学院の高等部に進学する時も、マティアス様から質問され悩んだことがある。
『二人とも高等部の政学部にいきたいと聞いたけど、目的は何かな?』
『目的はマティアス様のお役に立てる人間になりたいからです』
私はすぐにそう答えたが、マティアス様は納得されなかった。
『私の役に立つ人になりたいか……私の役に立つ人になりたいだけなら、政学部に行く必要はないと思うよ。もう少し考えてごらん』
優しい笑みを浮かべてそうおっしゃられた。
そこで私と弟は顔を見合わせてしまう。
マティアス様に恩返しするために政学部で学ぶ。それでいいと思っていたからだ。
『最終目的が私の役に立つということはいいと思うよ。まあ、私としては自由に生きてほしいのだけどね。でも、政学部に入る目的はもう少し明確にした方がいい。そうしないと目標が立てられないし、目標を目指す方法が考えにくいから』
そこでもう一度考えた。そして、自分なりの意見を言った。
『平民である僕が役に立つためには様々な人脈が必要だと思います。その人脈を作るために政学部に行きたいと思いました』
私の答えにマティアス様は微笑みながら頷かれた。
『これで目的がはっきりしたね。あとは目標を立てる必要があるけど、それはゆっくりと考えてみて』
そう言われて弟と一緒に考えてみたが、目標がなかなか決まらなかった。人脈を作るということなら、有力貴族の子息と友人関係になるという目標しか思いつかなかったからだ。
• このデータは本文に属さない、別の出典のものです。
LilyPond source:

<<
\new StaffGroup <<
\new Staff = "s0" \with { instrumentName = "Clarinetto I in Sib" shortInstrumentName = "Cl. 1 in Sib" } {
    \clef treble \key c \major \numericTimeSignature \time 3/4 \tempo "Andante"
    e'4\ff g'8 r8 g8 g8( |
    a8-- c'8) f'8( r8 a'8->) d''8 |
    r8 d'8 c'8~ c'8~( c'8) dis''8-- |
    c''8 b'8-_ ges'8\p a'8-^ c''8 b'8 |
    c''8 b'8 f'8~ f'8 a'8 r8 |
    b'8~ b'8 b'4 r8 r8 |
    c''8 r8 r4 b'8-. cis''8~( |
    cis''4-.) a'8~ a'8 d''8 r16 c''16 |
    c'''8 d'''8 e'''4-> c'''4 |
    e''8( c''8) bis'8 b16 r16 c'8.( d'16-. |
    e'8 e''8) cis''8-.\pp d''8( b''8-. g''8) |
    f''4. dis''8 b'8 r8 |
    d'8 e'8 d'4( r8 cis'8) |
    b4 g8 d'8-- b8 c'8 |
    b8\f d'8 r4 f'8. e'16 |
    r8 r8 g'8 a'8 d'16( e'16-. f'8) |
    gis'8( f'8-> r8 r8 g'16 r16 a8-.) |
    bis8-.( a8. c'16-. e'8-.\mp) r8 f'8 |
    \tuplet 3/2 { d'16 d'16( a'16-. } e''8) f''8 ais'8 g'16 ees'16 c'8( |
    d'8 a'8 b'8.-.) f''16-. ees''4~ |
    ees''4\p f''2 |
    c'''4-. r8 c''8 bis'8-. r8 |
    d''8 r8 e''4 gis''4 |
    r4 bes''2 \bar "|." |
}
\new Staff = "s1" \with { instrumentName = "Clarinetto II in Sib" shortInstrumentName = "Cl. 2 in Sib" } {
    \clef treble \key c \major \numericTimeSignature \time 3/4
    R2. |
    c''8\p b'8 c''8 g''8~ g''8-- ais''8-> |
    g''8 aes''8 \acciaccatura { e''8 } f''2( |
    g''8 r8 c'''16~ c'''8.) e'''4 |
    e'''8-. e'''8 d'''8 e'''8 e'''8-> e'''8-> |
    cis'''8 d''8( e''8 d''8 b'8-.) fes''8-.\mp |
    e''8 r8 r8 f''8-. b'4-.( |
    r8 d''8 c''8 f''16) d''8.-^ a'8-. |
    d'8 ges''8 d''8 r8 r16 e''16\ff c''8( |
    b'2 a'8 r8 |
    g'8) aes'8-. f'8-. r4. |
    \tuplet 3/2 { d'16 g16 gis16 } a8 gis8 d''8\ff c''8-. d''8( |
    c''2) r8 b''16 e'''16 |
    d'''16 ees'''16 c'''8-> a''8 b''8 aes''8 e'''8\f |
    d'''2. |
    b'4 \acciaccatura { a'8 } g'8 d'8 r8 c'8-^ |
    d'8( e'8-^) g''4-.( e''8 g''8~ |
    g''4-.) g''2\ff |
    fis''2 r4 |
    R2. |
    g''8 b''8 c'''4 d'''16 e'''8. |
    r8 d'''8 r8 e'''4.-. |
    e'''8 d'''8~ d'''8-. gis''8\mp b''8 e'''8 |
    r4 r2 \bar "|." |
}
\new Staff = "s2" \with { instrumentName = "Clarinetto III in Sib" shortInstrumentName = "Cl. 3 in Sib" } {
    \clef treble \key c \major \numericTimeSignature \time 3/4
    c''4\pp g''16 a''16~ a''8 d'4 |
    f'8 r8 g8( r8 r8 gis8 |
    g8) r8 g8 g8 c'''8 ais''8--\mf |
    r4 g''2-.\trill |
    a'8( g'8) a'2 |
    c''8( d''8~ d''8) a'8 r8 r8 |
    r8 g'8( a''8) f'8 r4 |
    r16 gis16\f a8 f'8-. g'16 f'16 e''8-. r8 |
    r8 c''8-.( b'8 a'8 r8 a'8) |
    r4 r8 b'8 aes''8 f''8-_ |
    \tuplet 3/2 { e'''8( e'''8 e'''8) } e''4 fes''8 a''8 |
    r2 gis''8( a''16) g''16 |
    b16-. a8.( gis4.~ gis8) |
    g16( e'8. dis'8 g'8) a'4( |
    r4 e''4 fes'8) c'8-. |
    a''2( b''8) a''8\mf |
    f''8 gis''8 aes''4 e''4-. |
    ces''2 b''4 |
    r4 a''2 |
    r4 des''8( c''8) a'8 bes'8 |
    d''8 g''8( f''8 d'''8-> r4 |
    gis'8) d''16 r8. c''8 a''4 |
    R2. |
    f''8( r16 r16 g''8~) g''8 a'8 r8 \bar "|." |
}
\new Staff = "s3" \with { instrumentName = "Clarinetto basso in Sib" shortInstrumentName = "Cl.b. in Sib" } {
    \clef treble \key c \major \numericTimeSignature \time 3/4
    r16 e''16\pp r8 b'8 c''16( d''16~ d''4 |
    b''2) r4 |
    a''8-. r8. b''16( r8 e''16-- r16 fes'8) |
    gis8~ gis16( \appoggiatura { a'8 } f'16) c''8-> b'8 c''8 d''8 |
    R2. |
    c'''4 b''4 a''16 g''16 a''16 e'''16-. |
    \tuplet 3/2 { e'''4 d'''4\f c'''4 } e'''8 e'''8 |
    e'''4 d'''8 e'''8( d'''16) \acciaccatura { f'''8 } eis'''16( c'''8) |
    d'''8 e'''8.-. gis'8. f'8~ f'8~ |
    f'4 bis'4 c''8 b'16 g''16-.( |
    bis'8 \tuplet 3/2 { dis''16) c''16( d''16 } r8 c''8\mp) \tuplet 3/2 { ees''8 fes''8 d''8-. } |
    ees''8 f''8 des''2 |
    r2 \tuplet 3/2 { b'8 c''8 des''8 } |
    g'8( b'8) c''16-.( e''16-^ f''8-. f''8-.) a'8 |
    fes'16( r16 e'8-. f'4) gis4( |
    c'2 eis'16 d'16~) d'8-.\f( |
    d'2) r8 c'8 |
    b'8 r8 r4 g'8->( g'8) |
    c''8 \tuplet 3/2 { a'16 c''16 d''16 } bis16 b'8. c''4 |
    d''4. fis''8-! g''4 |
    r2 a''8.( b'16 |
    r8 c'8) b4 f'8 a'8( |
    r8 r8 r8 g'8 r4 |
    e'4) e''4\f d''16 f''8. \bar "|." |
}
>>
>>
イリス様に相談すると、即座に目標を定めてくださった。
『首席で卒業しなさい。それも誰にも文句を言われないくらいダントツで。そうすれば、モーリス商会の商会長の息子という強みだけでなく、中身も優秀だという認識が広がるわ。あとは人柄が悪くないと思われれば、放っておいても人脈は作れるから』
なるほどと思った。
目的をしっかり決めれば、目標を定めやすいし、やることも決まってくる。
ただ、イリス様がおっしゃられた目標は非常に高い水準で、弟と二人で途方に暮れた思い出がある。
そんなことを思い出しながら、弟と今後について話し合っていく。